HTucker can efficiently handle batch data by treating one dimension as a batch dimension.

In [None]:
# Create a batch tensor
batch_size = 5
batch_tensor = np.zeros((*tensor_shape[:-1], batch_size))

# Fill with different test tensors
for b in range(batch_size):
    # Create tensor with varying parameters
    noise_level = 0.05 + 0.05 * b  # Increasing noise level
    batch_tensor[..., b] = create_test_tensor(
        shape=tensor_shape[:-1], 
        rank=3, 
        noise_level=noise_level
    )

print(f"Batch tensor shape: {batch_tensor.shape}")

# Create dimension tree (excluding batch dimension)
batch_tree = ht.createDimensionTree(batch_tensor.shape[:-1], 2, 1)

# Initialize HTucker for batch processing
batch_dimension = len(batch_tensor.shape) - 1  # Last dimension is batch
htd_batch = ht.HTucker()
htd_batch.initialize(batch_tensor, dimension_tree=batch_tree, 
                      batch=True, batch_dimension=batch_dimension)
htd_batch.rtol = 1e-6

# Compress batch tensor
start_time = time.time()
htd_batch.compress_leaf2root_batch(batch_tensor, batch_tree, batch_dimension=batch_dimension)
batch_time = time.time() - start_time
print(f"Batch compression time: {batch_time:.4f} seconds")
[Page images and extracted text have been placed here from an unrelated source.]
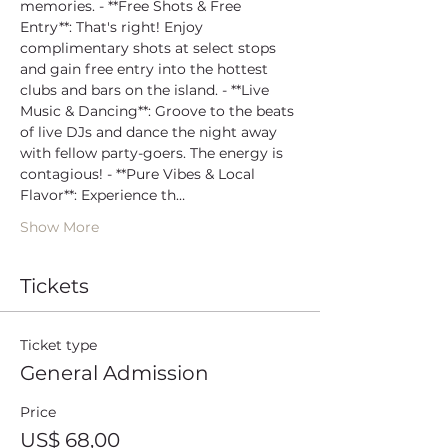
memories. - **Free Shots & Free 
Entry**: That's right! Enjoy 
complimentary shots at select stops 
and gain free entry into the hottest 
clubs and bars on the island. - **Live 
Music & Dancing**: Groove to the beats 
of live DJs and dance the night away 
with fellow party-goers. The energy is 
contagious! - **Pure Vibes & Local 
Flavor**: Experience th…
Show More
Tickets
Ticket type
General Admission
Price
US$ 68,00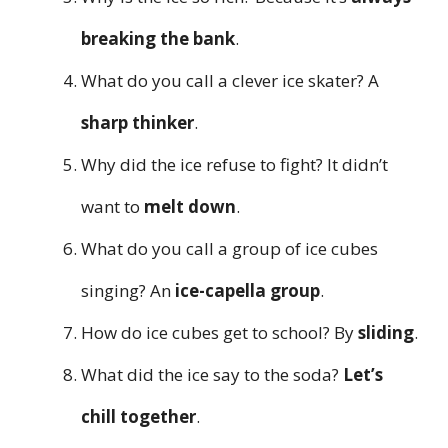
breaking the bank
.
What do you call a clever ice skater? A
sharp thinker
.
Why did the ice refuse to fight? It didn’t
want to
melt down
.
What do you call a group of ice cubes
singing? An
ice-capella group
.
How do ice cubes get to school? By
sliding
.
What did the ice say to the soda?
Let’s
chill together
.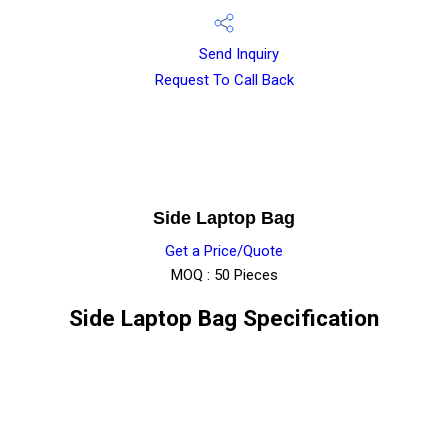
Send Inquiry
Request To Call Back
Side Laptop Bag
Get a Price/Quote
MOQ :
50 Pieces
Side Laptop Bag Specification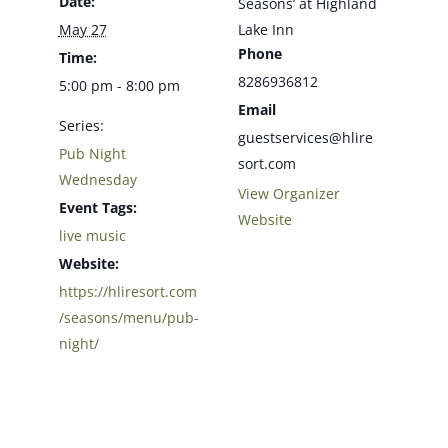
Date:
Seasons’ at Highland
May 27
Lake Inn
Phone
Time:
8286936812
5:00 pm - 8:00 pm
Email
Series:
guestservices@hlire
Pub Night
sort.com
Wednesday
View Organizer
Event Tags:
Website
live music
Website:
https://hliresort.com
/seasons/menu/pub-
night/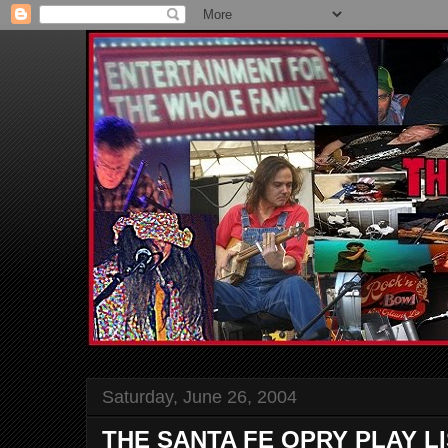
Saturday, June 26, 2004
THE SANTA FE OPRY PLAY L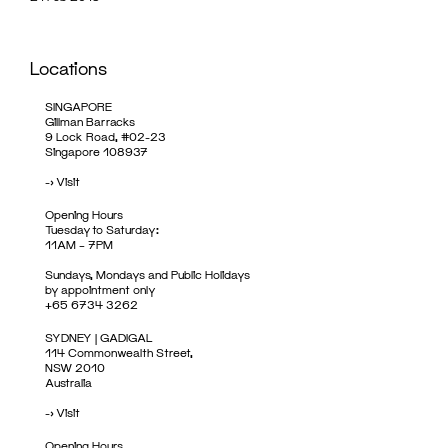
Locations
SINGAPORE
Gillman Barracks
9 Lock Road, #02-23
Singapore 108937
->
Visit
Opening Hours
Tuesday to Saturday:
11AM – 7PM
Sundays, Mondays and Public Holidays
by appointment only
+65 6734 3262
SYDNEY | GADIGAL
114 Commonwealth Street,
NSW 2010
Australia
->
Visit
Opening Hours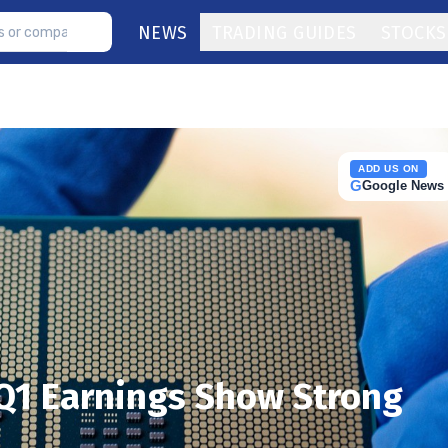
NEWS
TRADING GUIDES
STOCKS
ADD US ON
G
Google News
Q1 Earnings Show Strong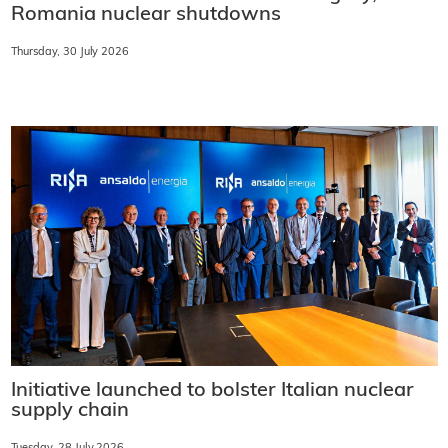
Romania nuclear shutdowns
Thursday, 30 July 2026
Initiative launched to bolster Italian nuclear
supply chain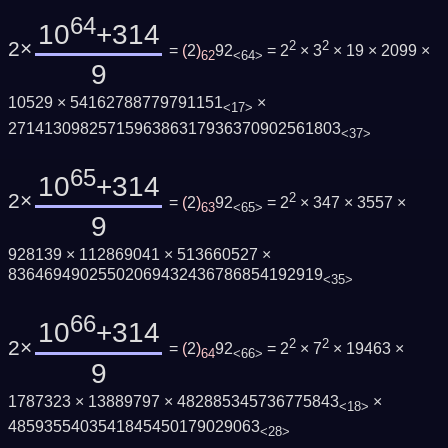
64
10
+314
2×
2
2
=
(
2
)
92
= 2
× 3
× 19 × 2099 ×
62
<64>
9
10529 × 54162788779791151
×
<17>
2714130982571596386317936370902561803
<37>
65
10
+314
2×
2
=
(
2
)
92
= 2
× 347 × 3557 ×
63
<65>
9
928139 × 112869041 × 513660527 ×
83646949025502069432436786854192919
<35>
66
10
+314
2×
2
2
=
(
2
)
92
= 2
× 7
× 19463 ×
64
<66>
9
1787323 × 13889797 × 482885345736775843
×
<18>
4859355403541845450179029063
<28>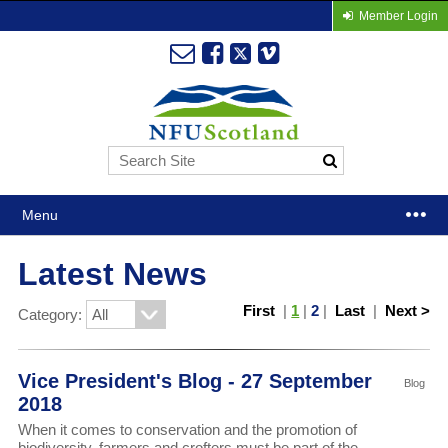
Member Login
Menu
Latest News
First
|
1
|
2
|
Last
|
Next >
Category:
Vice President's Blog - 27 September
Blog
2018
When it comes to conservation and the promotion of
biodiversity, farmers and crofters must be part of the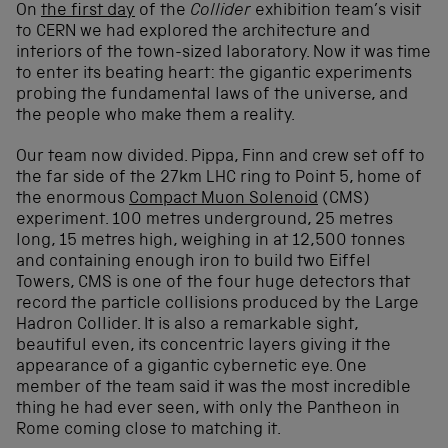
On
the first day
of the
Collider
exhibition team’s visit
to CERN we had explored the architecture and
interiors of the town-sized laboratory. Now it was time
to enter its beating heart: the gigantic experiments
probing the fundamental laws of the universe, and
the people who make them a reality.
Our team now divided. Pippa, Finn and crew set off to
the far side of the 27km LHC ring to Point 5, home of
the enormous
Compact Muon Solenoid
(CMS)
experiment. 100 metres underground, 25 metres
long, 15 metres high, weighing in at 12,500 tonnes
and containing enough iron to build two Eiffel
Towers, CMS is one of the four huge detectors that
record the particle collisions produced by the Large
Hadron Collider. It is also a remarkable sight,
beautiful even, its concentric layers giving it the
appearance of a gigantic cybernetic eye. One
member of the team said it was the most incredible
thing he had ever seen, with only the Pantheon in
Rome coming close to matching it.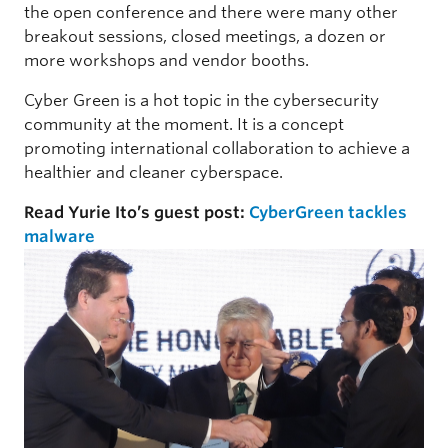
the open conference and there were many other
breakout sessions, closed meetings, a dozen or
more workshops and vendor booths.
Cyber Green is a hot topic in the cybersecurity
community at the moment. It is a concept
promoting international collaboration to achieve a
healthier and cleaner cyberspace.
Read Yurie Ito’s guest post:
CyberGreen tackles
malware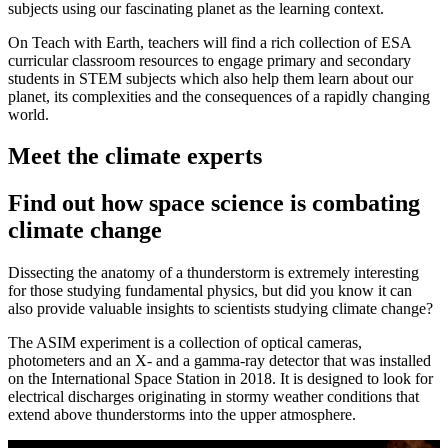
subjects using our fascinating planet as the learning context.
On Teach with Earth, teachers will find a rich collection of ESA
curricular classroom resources to engage primary and secondary
students in STEM subjects which also help them learn about our
planet, its complexities and the consequences of a rapidly changing
world.
Meet the climate experts
Find out how space science is combating
climate change
Dissecting the anatomy of a thunderstorm is extremely interesting
for those studying fundamental physics, but did you know it can
also provide valuable insights to scientists studying climate change?
The ASIM experiment is a collection of optical cameras,
photometers and an X- and a gamma-ray detector that was installed
on the International Space Station in 2018. It is designed to look for
electrical discharges originating in stormy weather conditions that
extend above thunderstorms into the upper atmosphere.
# Check if batch count matches
print(f"Batch count in HTucker: {htd_batch.batch_count}")
print(f"Expected batch count: {batch_size}")

# Reconstruct individual batch samples
batch_errors = []
reconstructions = []

for b in range(batch_size):
    # Extract sample
    sample = batch_tensor[..., b:b+1]
    
    # Project
    projected = htd_batch.project(sample, batch=True, batch_dimension=batch_dimension)
    
    # Reconstruct
    reconstructed = htd_batch.reconstruct(projected, batch=True, batch_dimension=batch_dimension)
    reconstructed = reconstructed[..., 0]  # Remove singleton batch dimension
    
    # Calculate error
    original = sample[..., 0]  # Remove singleton batch dimension
    error = np.linalg.norm(reconstructed - original) / np.linalg.norm(original)
    batch_errors.append(error)
    reconstructions.append(reconstructed)
    
    print(f"Batch {b} - Relative error: {error:.8e}")

# Plot batch results
plt.figure(figsize=(12, 8))

for b in range(batch_size):
    # Original
    plt.subplot(batch_size, 3, 3*b + 1)
    plt.imshow(batch_tensor[0, :, :, b], cmap='viridis')
    if b == 0:
        plt.title('Original')
    plt.ylabel(f"Batch {b}")
    plt.colorbar()
    
    # Reconstructed
    plt.subplot(batch_size, 3, 3*b + 2)
    plt.imshow(reconstructions[b][0, :, :], cmap='viridis')
    if b == 0:
        plt.title('Reconstructed')
    plt.colorbar()
    
    # Error
    plt.subplot(batch_size, 3, 3*b + 3)
    diff = batch_tensor[0, :, :, b] - reconstructions[b][0, :, :]
    plt.imshow(diff, cmap='RdBu_r')
    if b == 0:
        plt.title('Difference')
    plt.colorbar()

plt.tight_layout()

## 9. Conclusion

In this notebook, we've demonstrated the key features of the HTucker package:

1. Root-to-leaf compression
2. Leaf-to-root compression with error control
3. Incremental updates for efficient processing of new data
4. Batch processing for handling multiple tensors simultaneously

HTucker is particularly useful for high-dimensional tensors where traditional tensor decomposition methods become computationally infeasible. By exploiting the hierarchical structure, HTucker achieves efficient compression and reconstruction while maintaining accuracy.